_STUDY MATERIAL_
--- START ---

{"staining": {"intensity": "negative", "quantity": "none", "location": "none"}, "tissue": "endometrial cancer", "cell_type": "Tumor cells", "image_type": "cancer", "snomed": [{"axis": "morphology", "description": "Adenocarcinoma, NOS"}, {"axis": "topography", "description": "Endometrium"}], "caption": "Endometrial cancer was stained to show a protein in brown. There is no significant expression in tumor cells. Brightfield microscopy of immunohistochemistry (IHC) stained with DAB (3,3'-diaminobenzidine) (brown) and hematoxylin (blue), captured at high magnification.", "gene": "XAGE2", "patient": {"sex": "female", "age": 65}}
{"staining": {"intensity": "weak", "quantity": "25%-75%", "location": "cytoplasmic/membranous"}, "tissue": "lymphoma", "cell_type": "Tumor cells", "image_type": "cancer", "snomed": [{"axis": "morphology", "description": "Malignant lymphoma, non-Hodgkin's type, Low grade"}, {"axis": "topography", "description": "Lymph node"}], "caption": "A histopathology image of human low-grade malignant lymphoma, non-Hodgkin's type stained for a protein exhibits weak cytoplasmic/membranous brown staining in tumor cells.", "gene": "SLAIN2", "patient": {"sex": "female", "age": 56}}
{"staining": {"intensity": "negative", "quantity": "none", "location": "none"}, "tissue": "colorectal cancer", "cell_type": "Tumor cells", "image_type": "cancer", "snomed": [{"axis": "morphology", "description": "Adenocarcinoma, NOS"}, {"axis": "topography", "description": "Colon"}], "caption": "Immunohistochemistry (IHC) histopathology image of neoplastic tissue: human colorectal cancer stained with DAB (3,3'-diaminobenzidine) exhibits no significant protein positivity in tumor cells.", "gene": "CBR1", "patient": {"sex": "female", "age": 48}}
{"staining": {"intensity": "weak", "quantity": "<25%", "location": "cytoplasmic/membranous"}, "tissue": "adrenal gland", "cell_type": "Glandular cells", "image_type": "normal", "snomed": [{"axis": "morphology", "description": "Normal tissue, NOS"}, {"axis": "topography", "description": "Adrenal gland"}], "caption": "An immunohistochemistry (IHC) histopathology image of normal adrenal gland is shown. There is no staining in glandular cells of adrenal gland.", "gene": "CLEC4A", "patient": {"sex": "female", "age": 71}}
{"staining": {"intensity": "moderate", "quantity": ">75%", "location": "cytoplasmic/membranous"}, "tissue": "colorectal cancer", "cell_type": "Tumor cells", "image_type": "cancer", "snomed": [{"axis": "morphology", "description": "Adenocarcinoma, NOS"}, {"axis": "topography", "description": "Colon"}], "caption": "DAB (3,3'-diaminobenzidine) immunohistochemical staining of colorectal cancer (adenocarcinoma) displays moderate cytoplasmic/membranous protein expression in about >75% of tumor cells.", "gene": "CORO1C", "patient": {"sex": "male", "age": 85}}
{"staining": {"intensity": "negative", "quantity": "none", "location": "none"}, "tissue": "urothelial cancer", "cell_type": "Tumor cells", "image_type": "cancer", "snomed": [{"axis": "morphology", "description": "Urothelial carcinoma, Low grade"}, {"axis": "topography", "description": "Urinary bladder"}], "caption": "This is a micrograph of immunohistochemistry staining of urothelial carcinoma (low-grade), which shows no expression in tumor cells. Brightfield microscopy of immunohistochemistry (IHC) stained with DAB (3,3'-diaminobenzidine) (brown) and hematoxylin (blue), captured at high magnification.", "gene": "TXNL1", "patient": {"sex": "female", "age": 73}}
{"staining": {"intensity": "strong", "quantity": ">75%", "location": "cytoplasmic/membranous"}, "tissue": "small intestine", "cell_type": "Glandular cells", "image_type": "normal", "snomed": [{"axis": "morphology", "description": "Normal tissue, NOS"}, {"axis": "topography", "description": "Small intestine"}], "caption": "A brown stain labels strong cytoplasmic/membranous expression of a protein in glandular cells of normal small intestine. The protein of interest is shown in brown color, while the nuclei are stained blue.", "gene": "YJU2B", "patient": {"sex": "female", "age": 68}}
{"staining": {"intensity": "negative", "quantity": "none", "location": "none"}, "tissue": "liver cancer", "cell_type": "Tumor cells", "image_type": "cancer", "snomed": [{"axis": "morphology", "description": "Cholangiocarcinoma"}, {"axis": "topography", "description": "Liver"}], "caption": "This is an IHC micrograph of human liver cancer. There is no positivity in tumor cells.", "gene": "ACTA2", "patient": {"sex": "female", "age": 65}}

--- END ---

_WHAT IS NEEDED_
Once the line containing "non-Hodgkin's type, Low" has been written out, please stop; every line before it, back to the first line of the records above, should be given exactly.

_OUTPUT FOR THIS TASK_
{"staining": {"intensity": "negative", "quantity": "none", "location": "none"}, "tissue": "endometrial cancer", "cell_type": "Tumor cells", "image_type": "cancer", "snomed": [{"axis": "morphology", "description": "Adenocarcinoma, NOS"}, {"axis": "topography", "description": "Endometrium"}], "caption": "Endometrial cancer was stained to show a protein in brown. There is no significant expression in tumor cells. Brightfield microscopy of immunohistochemistry (IHC) stained with DAB (3,3'-diaminobenzidine) (brown) and hematoxylin (blue), captured at high magnification.", "gene": "XAGE2", "patient": {"sex": "female", "age": 65}}
{"staining": {"intensity": "weak", "quantity": "25%-75%", "location": "cytoplasmic/membranous"}, "tissue": "lymphoma", "cell_type": "Tumor cells", "image_type": "cancer", "snomed": [{"axis": "morphology", "description": "Malignant lymphoma, non-Hodgkin's type, Low grade"}, {"axis": "topography", "description": "Lymph node"}], "caption": "A histopathology image of human low-grade malignant lymphoma, non-Hodgkin's type stained for a protein exhibits weak cytoplasmic/membranous brown staining in tumor cells.", "gene": "SLAIN2", "patient": {"sex": "female", "age": 56}}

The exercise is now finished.